Most significantly, ship-based detention may be serving as a means to delay presentment.  Federal law mandates that a defendant arrested outside the United States be brought before a magistrate judge “without unnecessary delay.”  The Supreme Court, moreover, has described delay for the purposes of interrogation as “the epitome of unnecessary delay” and emphasized the importance of prompt presentment as a check against coercive interrogation.  According to the N.Y. Times, Obama administration officials have suggested that the delay in transporting Khattalah was not “unnecessary” because bringing him through international waters is easier than transporting him by helicopter to an airport in a country in Europe or North Africa, which would require the permission of the host country.   It remains to be seen how much flexibility there is in the “without unnecessary delay” requirement for an overseas arrest like Khattalah’s.  It is worth noting that in Yunis, the Navy munitions ship took the defendant to a U.S. aircraft carrier, from which a U.S. aircraft transported him to the U.S.  Ultimately, any presentment issues in Khattalah’s case will likely turn on the exigency of the circumstances, the feasibility of more rapid means of transport, and, relatedly, whether the government deliberately used transport by sea to gain a leg up in interrogating the defendant.  (The transfer reportedly took longer than expected because of “minor engineering issues.”).
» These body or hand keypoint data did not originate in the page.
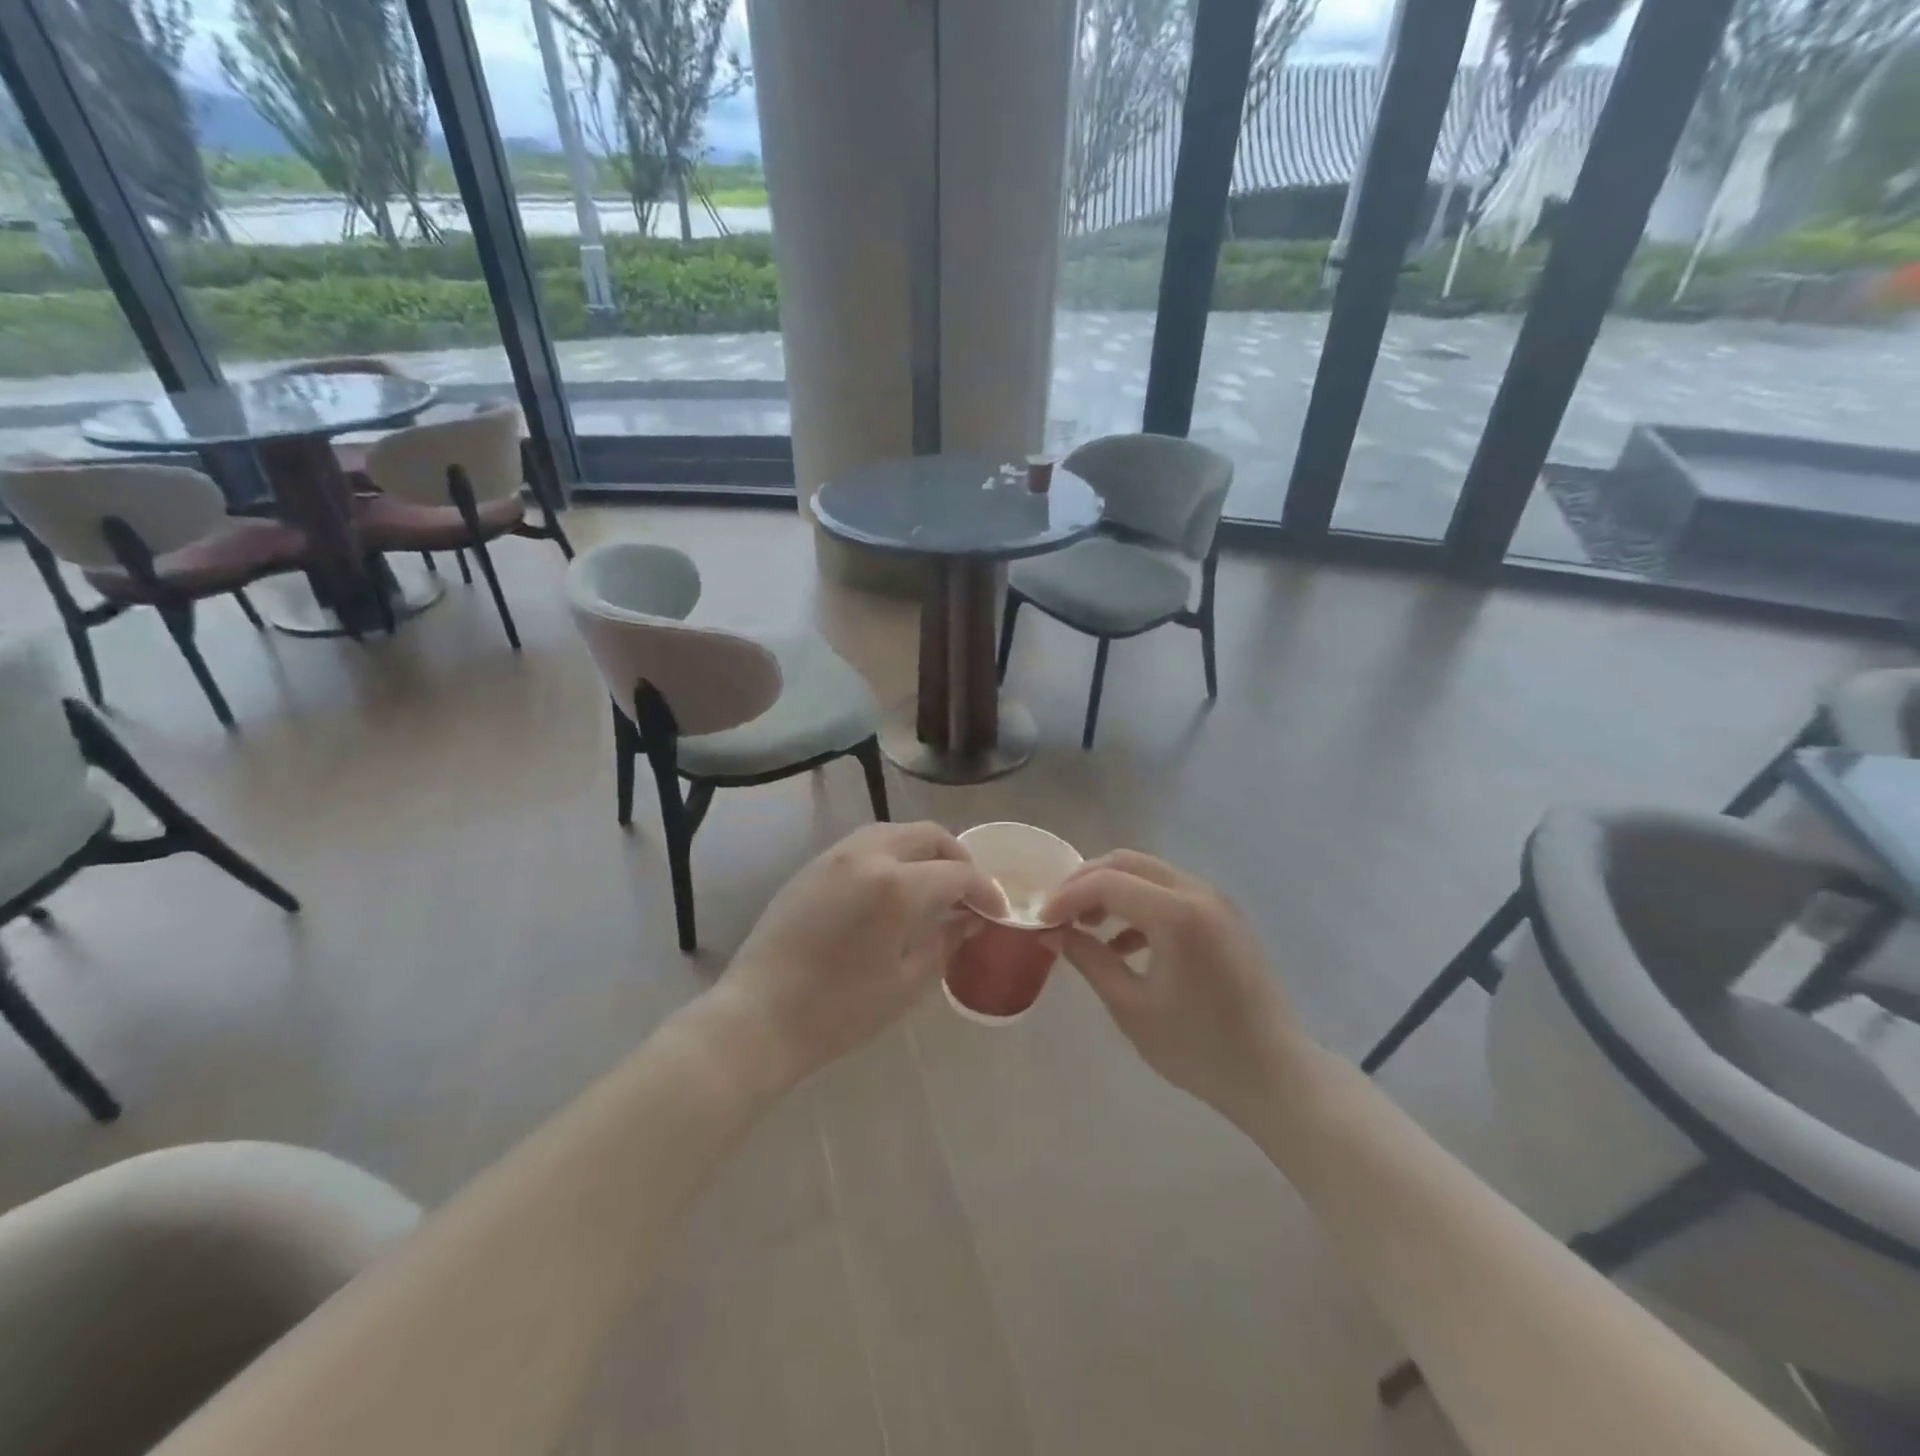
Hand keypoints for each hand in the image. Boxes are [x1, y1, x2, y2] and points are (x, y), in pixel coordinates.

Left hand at [713, 822, 1003, 1088]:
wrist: (759, 1016)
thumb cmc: (839, 1010)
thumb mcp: (905, 983)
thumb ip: (945, 941)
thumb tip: (971, 920)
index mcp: (896, 886)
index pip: (957, 874)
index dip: (985, 891)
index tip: (996, 913)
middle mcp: (868, 855)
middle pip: (928, 835)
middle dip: (957, 859)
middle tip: (968, 893)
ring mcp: (836, 855)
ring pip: (895, 832)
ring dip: (923, 850)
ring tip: (933, 886)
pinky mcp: (813, 864)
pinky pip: (865, 843)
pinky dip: (892, 853)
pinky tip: (893, 887)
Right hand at [1041, 850, 1304, 1127]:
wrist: (1275, 1075)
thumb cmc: (1199, 1048)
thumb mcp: (1131, 1007)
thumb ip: (1089, 959)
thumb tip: (1054, 932)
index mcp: (1177, 914)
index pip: (1106, 882)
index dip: (1067, 896)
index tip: (1041, 919)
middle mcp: (1198, 893)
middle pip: (1128, 863)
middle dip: (1086, 882)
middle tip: (1058, 912)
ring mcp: (1216, 902)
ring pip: (1149, 874)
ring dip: (1112, 891)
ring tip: (1085, 927)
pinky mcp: (1224, 917)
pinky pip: (1170, 894)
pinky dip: (1139, 906)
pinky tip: (1122, 944)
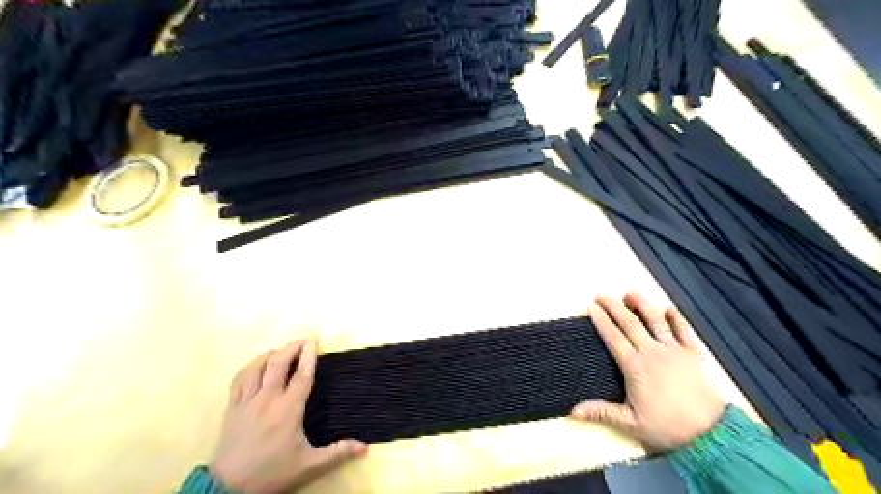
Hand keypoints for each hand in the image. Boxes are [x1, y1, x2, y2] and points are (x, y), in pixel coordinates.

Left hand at [211, 339, 366, 492]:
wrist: (228, 489)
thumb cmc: (272, 473)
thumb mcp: (308, 465)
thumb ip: (337, 452)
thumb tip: (365, 447)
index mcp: (288, 410)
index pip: (301, 375)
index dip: (309, 356)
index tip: (314, 340)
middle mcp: (267, 400)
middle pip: (277, 364)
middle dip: (291, 348)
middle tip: (302, 341)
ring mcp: (246, 402)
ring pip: (255, 368)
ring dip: (269, 355)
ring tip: (280, 351)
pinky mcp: (231, 409)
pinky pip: (238, 380)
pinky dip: (249, 368)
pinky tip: (255, 367)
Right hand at [576, 294, 726, 451]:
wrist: (712, 434)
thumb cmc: (668, 428)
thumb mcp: (630, 424)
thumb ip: (602, 413)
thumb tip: (573, 411)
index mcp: (635, 367)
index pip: (614, 337)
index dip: (601, 320)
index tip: (591, 307)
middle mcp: (653, 353)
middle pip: (630, 323)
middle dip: (614, 306)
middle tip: (602, 295)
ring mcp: (675, 351)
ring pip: (655, 321)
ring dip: (642, 305)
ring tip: (630, 293)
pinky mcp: (693, 355)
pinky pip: (684, 332)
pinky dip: (676, 319)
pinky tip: (669, 308)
Key facts about Khattalah’s ship-based detention remain unknown, and it is uncertain how these legal issues will be resolved in his case.  But a few general points seem clear.  First, ship-based detentions for at least some terrorism suspects seized overseas will continue.  Second, to the extent there is no AUMF nexus, those detentions will more closely resemble the traditional use of ships to transfer suspects arrested in extraterritorial law enforcement operations.  In that respect, Khattalah’s arrest and transfer to the United States represents a welcome return to normalcy.  Third, those detentions, due to their inherent isolation and inaccessibility, nonetheless create a risk of diluting presentment and Miranda rights, particularly given the government’s increased latitude to gather intelligence in terrorism cases.  Finally, the government faces little litigation risk, at least as long as it is not relying on the statements the defendant made during his ship-based detention in its criminal prosecution since the traditional remedy for presentment violations is exclusion of the evidence.   In short, while conducting detentions at sea under a law enforcement paradigm substantially reduces the risks of the type of abuses associated with extrajudicial detention, questions and concerns remain.